EXERCISE DIRECTIONS: In the records below, locate the line containing "16.1.2 Right To"; output that line and every following line through the last, exactly.

SUPPLIED DATA:

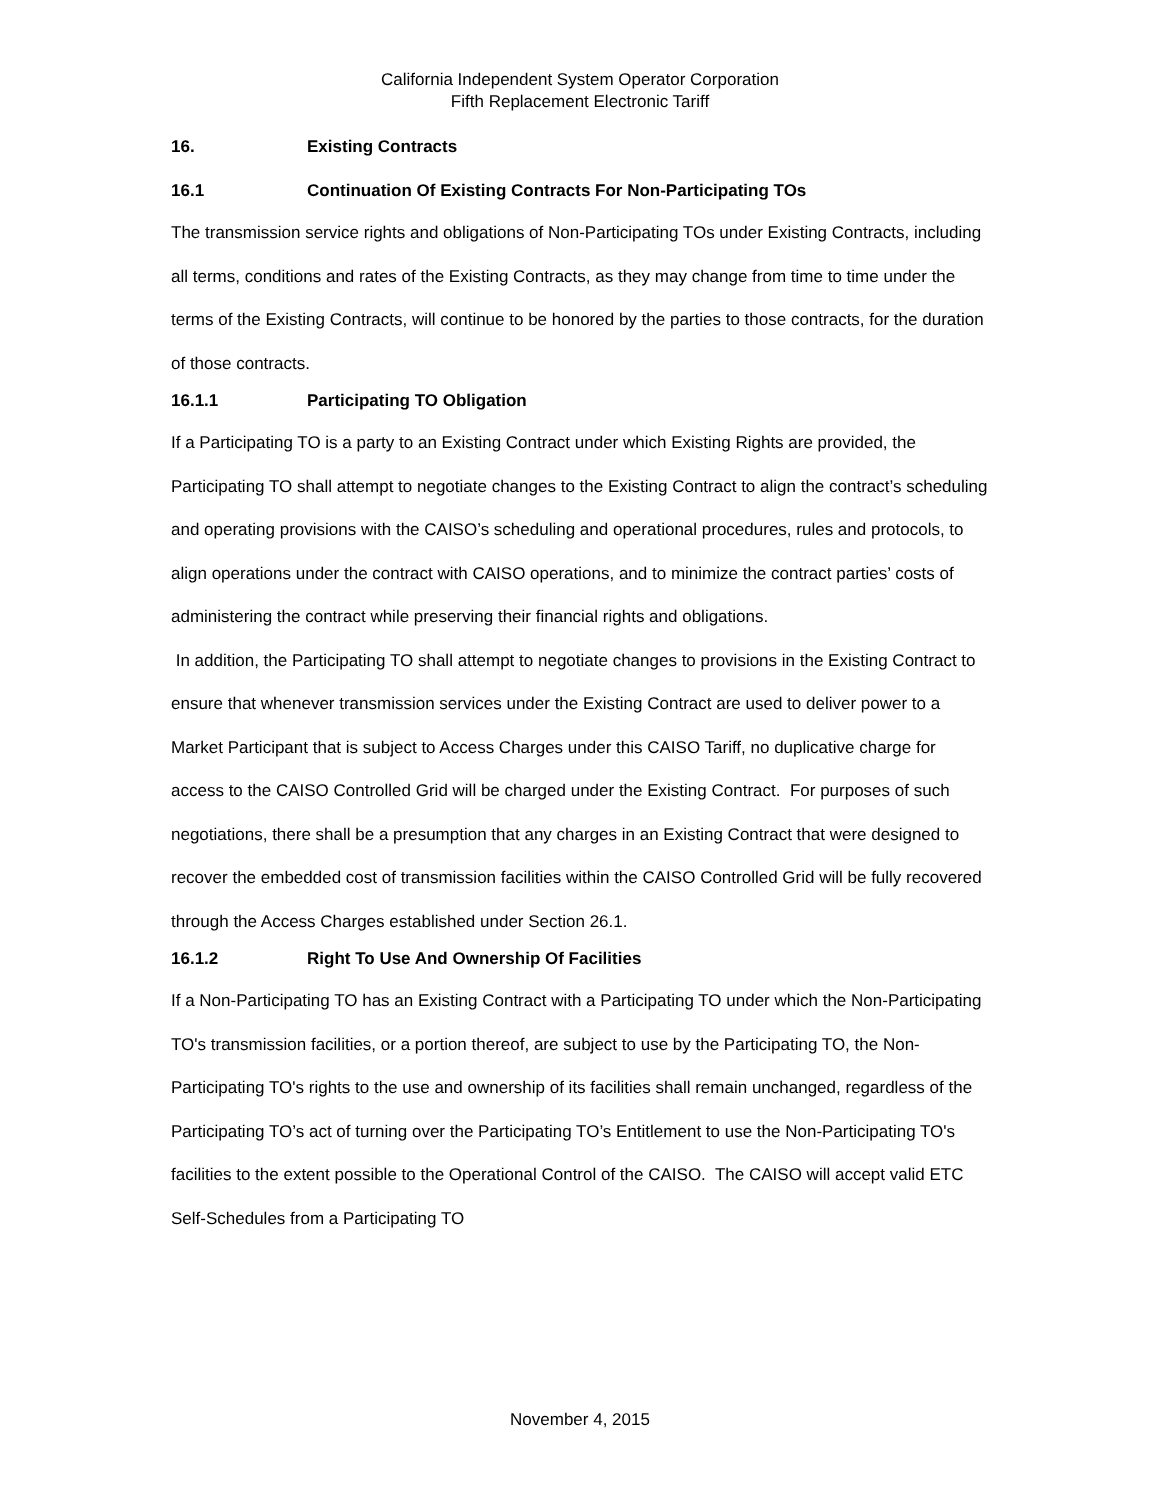California Independent System Operator Corporation
Fifth Replacement Electronic Tariff
16. Existing Contracts
16.1 Continuation Of Existing Contracts For Non-Participating TOs
The transmission service rights and obligations of Non-Participating TOs under Existing Contracts, including all terms, conditions and rates of the Existing Contracts, as they may change from time to time under the terms of the Existing Contracts, will continue to be honored by the parties to those contracts, for the duration of those contracts.
16.1.1 Participating TO Obligation
If a Participating TO is a party to an Existing Contract under which Existing Rights are provided, the Participating TO shall attempt to negotiate changes to the Existing Contract to align the contract’s scheduling and operating provisions with the CAISO’s scheduling and operational procedures, rules and protocols, to align operations under the contract with CAISO operations, and to minimize the contract parties’ costs of administering the contract while preserving their financial rights and obligations.
In addition, the Participating TO shall attempt to negotiate changes to provisions in the Existing Contract to ensure that whenever transmission services under the Existing Contract are used to deliver power to a Market Participant that is subject to Access Charges under this CAISO Tariff, no duplicative charge for access to the CAISO Controlled Grid will be charged under the Existing Contract. For purposes of such negotiations, there shall be a presumption that any charges in an Existing Contract that were designed to recover the embedded cost of transmission facilities within the CAISO Controlled Grid will be fully recovered through the Access Charges established under Section 26.1.
16.1.2 Right To Use And Ownership Of Facilities
If a Non-Participating TO has an Existing Contract with a Participating TO under which the Non-Participating TO's transmission facilities, or a portion thereof, are subject to use by the Participating TO, the Non-Participating TO's rights to the use and ownership of its facilities shall remain unchanged, regardless of the Participating TO’s act of turning over the Participating TO’s Entitlement to use the Non-Participating TO's facilities to the extent possible to the Operational Control of the CAISO. The CAISO will accept valid ETC Self-Schedules from a Participating TO
November 4, 2015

ANSWER TO THE PROBLEM:
16.1.2 Right To Use And Ownership Of Facilities
If a Non-Participating TO has an Existing Contract with a Participating TO under which the Non-Participating TO's transmission facilities, or a portion thereof, are subject to use by the Participating TO, the Non-Participating TO's rights to the use and ownership of its facilities shall remain unchanged, regardless of the Participating TO’s act of turning over the Participating TO’s Entitlement to use the Non-Participating TO's facilities to the extent possible to the Operational Control of the CAISO. The CAISO will accept valid ETC Self-Schedules from a Participating TO
November 4, 2015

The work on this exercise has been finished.